Q2. What have the authors stated for future works in "Bayesian analysis of serial dilution assays" ?
6. 3 Further Work An important direction of future research is to study which aspects of the curves vary between samples and which are stable, to allow the possibility of more accurate calibration. The model can potentially be improved in various ways, most notably by generalizing the function ( 1 ) of expected measurements. This represents a problem with both classical and Bayes estimates, and the authors suspect it is the reason why estimates from dilution assays are in practice much more variable than would be suggested by even the classical estimates in Figure 3.
Q3. What is the way to improve the accuracy of the assay?
By yielding more accurate estimates and quantifying inferential uncertainties (especially in the cases previously deemed outside detection limits), the Bayesian approach sets the stage for more systematic studies of model and design innovations, which the authors hope will lead to an even broader extension of the range of concentrations to which assays can be applied.
Q4. What are the weights for each unknown sample?
The weights depend on the unknown parameters θ, β, α, and so when the authors are fitting the model, the authors compute the set of weights for each of the unknown samples and normalize each set to sum to 1, for each posterior simulation draw.
Q5. What is the common design for estimating the concentrations of compounds in biological samples?
A common design for estimating the concentrations of compounds in biological samples is the serial dilution assay, in which measurements are taken at several different dilutions of a sample, giving several opportunities for an accurate measurement.
Q6. What is the advantage of the Bayesian approach?
The second advantage of the Bayesian approach is that it can incorporate several sources of variation without requiring point estimation or linearization, either of which can cause uncertainties to be underestimated in this nonlinear errors-in-variables model (Davidian and Giltinan, 1995; Dellaportas and Stephens, 1995).
Q7. What is the standard method used to estimate the concentrations of unknown samples?
the standards data are used to estimate the curve relating concentrations to measurements—typically assumed to be a four-parameter logistic function—using least squares.
Q8. What is the purpose of the hierarchical distribution for unknown concentrations?
When using the model to estimate unknown concentrations θ1, . . . , θJ , the authors fit a hierarchical model of the form,log θj ∼ N ( µθ, σ 2 θ ) , for j = 1, . . . , J.
Q9. What is the definition of a dilution assay?

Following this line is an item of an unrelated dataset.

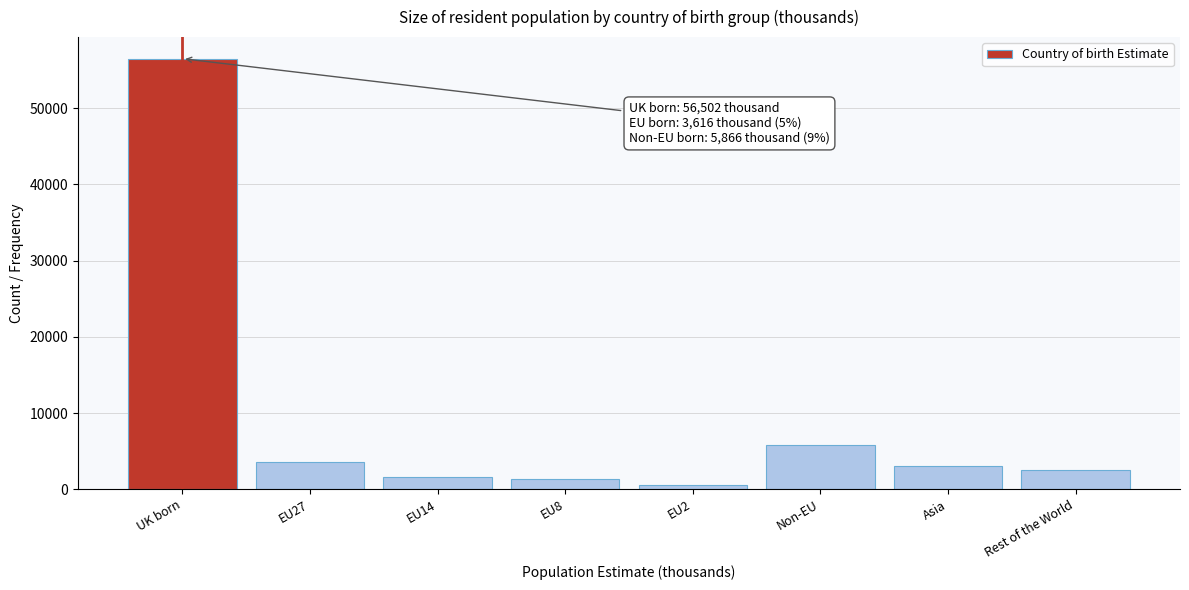

Reading left to right, list all the values displayed in this chart.

56502	3616	1662	1303	555	5866	2995	2492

Assays are performed using microtiter plates (for example, see Table 1) that contain two sorts of data: unknowns, which are the samples to be measured and their dilutions; and standards, which are dilutions of a known compound, used to calibrate the measurements.
Q10. What is the posterior median of the calibration curve?
The posterior median estimates of the parameters of the calibration curve are β̂1 = 14.8 (with a posterior 50% interval of [14.7, 15.0]), β̂2 = 94.3[89.8, 99.0], β̂3 = 0.048[0.044, 0.052], and β̂4 = 1.41[1.37, 1.46].
Q11. How do the authors use the weights to understand the information in existing data?
5.4 Using the Weights to Understand the Information in Existing DataFor any given unknown sample, the authors now have a weight for each measurement, and these can be normalized to sum to 1.
Q12. How can the authors estimate unknown concentrations using Bayesian methods?
The authors have also programmed the inference using the Metropolis algorithm (see, e.g., Gilks, Richardson, and Spiegelhalter, 1996) directly in R.Section 3.2 shows how Bayesian methods allow estimation of unknown concentrations with reasonable accuracy using much less data than needed by conventional methods, even with measurements that at first appear to be outside “detection limits.”
Q13. How many samples are available for the estimation of unknown concentrations?
In Section 4, the authors show that it is possible to obtain accurate estimates of concentrations varying by a factor of 46 or 47 (that is, ranging from sample 1 to sample 7 or 8 in Figure 5) and reasonable estimates over the entire range of 49, or 260,000.